*** Opening Source material ***

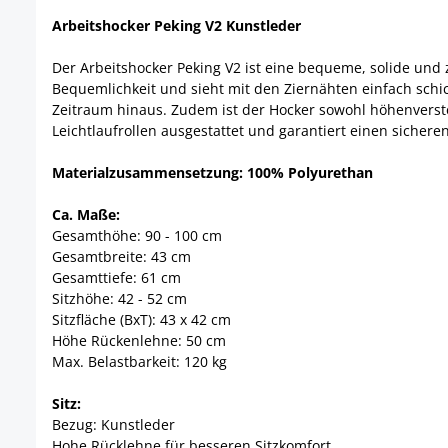
Arbeitshocker Peking V2 Kunstleder
Der Arbeitshocker Peking V2 ist eine bequeme, solide und z
Bequemlichkeit und sieht mit den Ziernähten einfach schi
Zeitraum hinaus. Zudem ist der Hocker sowohl höhenverstel
Leichtlaufrollen ausgestattet und garantiert einen sichere
Materialzusammensetzung: 100% Polyurethan
Ca. Maße:
Gesamthöhe: 90 - 100 cm
Gesamtbreite: 43 cm
Gesamttiefe: 61 cm
Sitzhöhe: 42 - 52 cm
Sitzfläche (BxT): 43 x 42 cm
Höhe Rückenlehne: 50 cm
Max. Belastbarkeit: 120 kg
Sitz:
Bezug: Kunstleder
Hohe Rücklehne für besseren Sitzkomfort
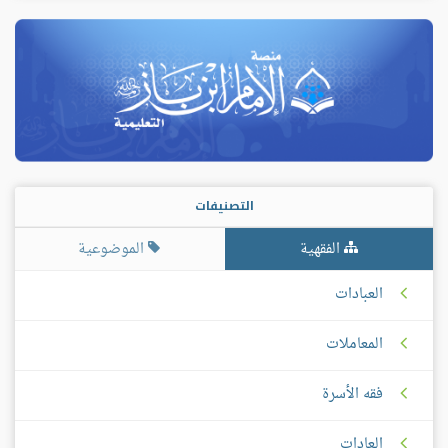
التصنيفات
الفقهية
الموضوعية
العبادات
المعاملات
فقه الأسرة
العادات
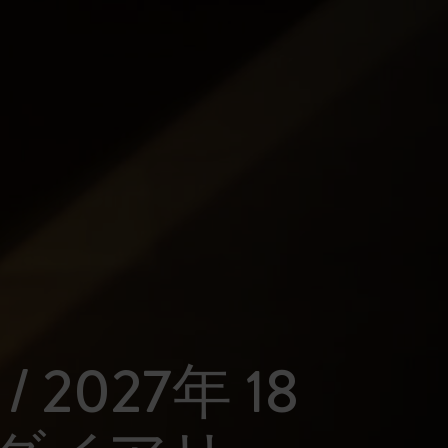
 / 2027年 18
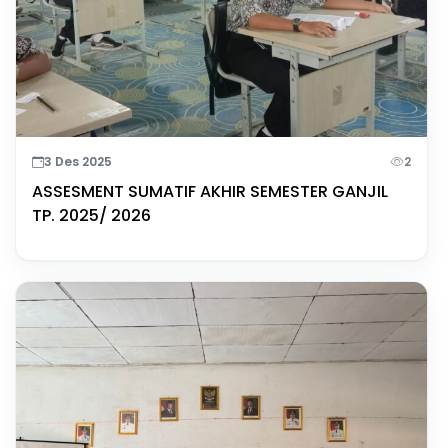
3 Des 2025
2
ASSESMENT SUMATIF AKHIR SEMESTER GANJIL
TP. 2025/ 2026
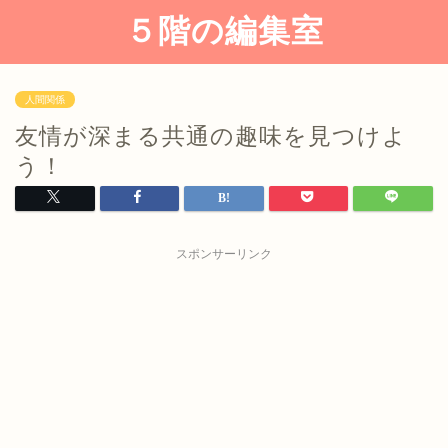
５階の編集室
人間関係
友情が深まる共通の趣味を見つけよ
う！
スポンサーリンク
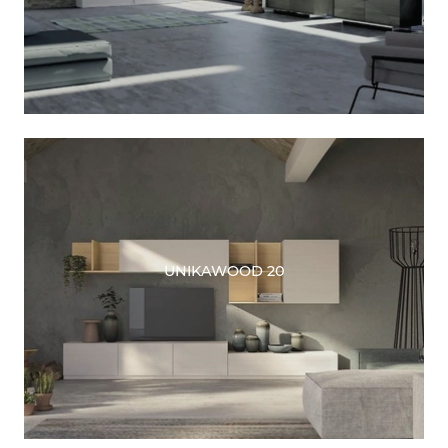
UNIKAWOOD 20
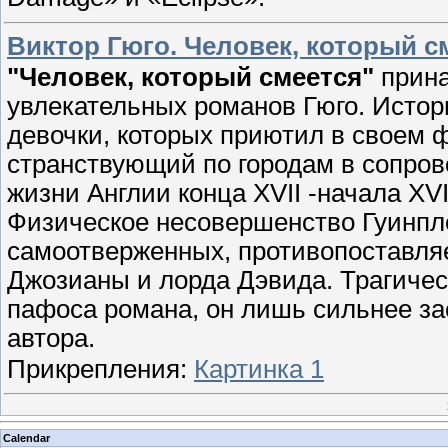
Виктор Гюго. Человек, который с
"Человек, который смеется"
прина
увлекательных романов Гюго. Истор
девочки, которых приютил в своем 
странствующий по городам в сопров
жизни Англии конца XVII -начала XVI
Физическое несовершенство Гуинпле
самоотверженных, противопоставля
Джозианы и лорда Дэвида. Трагичес
пафоса романа, он лишь сильнее за
автора.
Прикрепления:
Картинка 1
Calendar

*** Closing Source material ***

• [Problem requirements]:
I would like you to report every line in the listing above that contains "Kunstleder".

• [Result of this task]:
Arbeitshocker Peking V2 Kunstleder
Bezug: Kunstleder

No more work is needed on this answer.